Tucked away in a dark corner of my room, I typed my burning question into Google’s search bar: “am I too fat?” What flashed before my eyes was a slew of tools (BMI calculators, tables, and charts) that could mathematically answer my question and an endless supply of articles that could tell me how to lose weight if the answer was “yes.”
This was my experience as an eleven-year-old, and it is the same experience shared by so many other young girls who funnel their most embarrassing questions and fears into Google searches, and in turn receive endless images of Barbie-shaped bombshells and horrific strategies for obtaining this impossible ideal.

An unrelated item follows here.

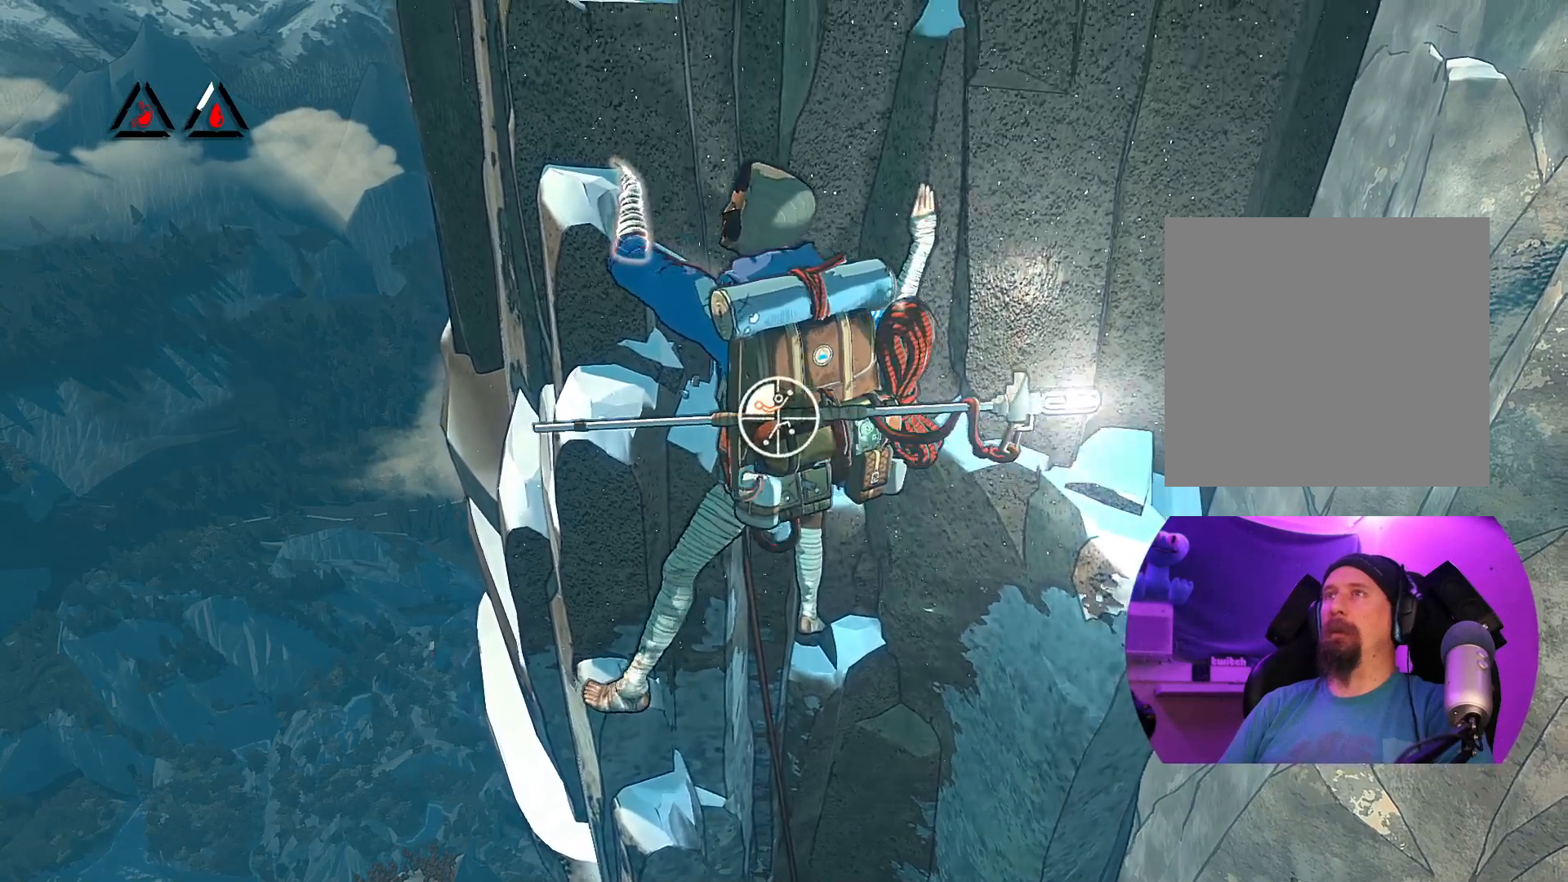
{"buttons": [], "left_stick": "right", "right_stick": "center", "events": [[317, "R1", "up"], [367, "left_stick", "right"]]}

The problem is that search engines are highly competitive environments for websites that are all trying to be featured as one of the top hits. In the weight loss arena in particular, attention-grabbing titles are crucial, and web pages that advocate slow and gradual tips for improved health cannot grasp viewers’ attentions as well as the pages that give them the oversimplified, impossible answers they were hoping to hear: “You can have a perfect body before your beach vacation next week!”
As a result, Google is dominated by these kind of extreme weight loss articles so much that they begin to seem normal and feasible. The search term “how to lose weight fast” churns out results of how to lose weight quickly and easily. No exercise, no dieting, REAL results! Backed by science! (Cue world’s biggest eye roll.)
What if Google didn’t look like that? What if girls who entered searches about losing weight were instead greeted with reaffirming messages that accepting and loving your body exactly how it is should be a much bigger priority? And for those people who wish to accomplish health goals for the right reasons (improving what your body can do, not what it looks like), what if the websites in the top hits were those that suggested moderate and gradual efforts?
Search engines are our biggest and worst teacher. They teach young girls warped social norms as if they are facts, and it perpetuates the idea that thinness is synonymous with beauty, and beauty comes before everything. These are the misrepresentations of reality that can contribute to body image issues and eating disorders. So, let’s fire search engines from their teaching position. Let’s remember that online search results do not reflect real life. The key to change starts with changing our foundation of knowledge, and our foundation needs a serious makeover with a lot less makeup.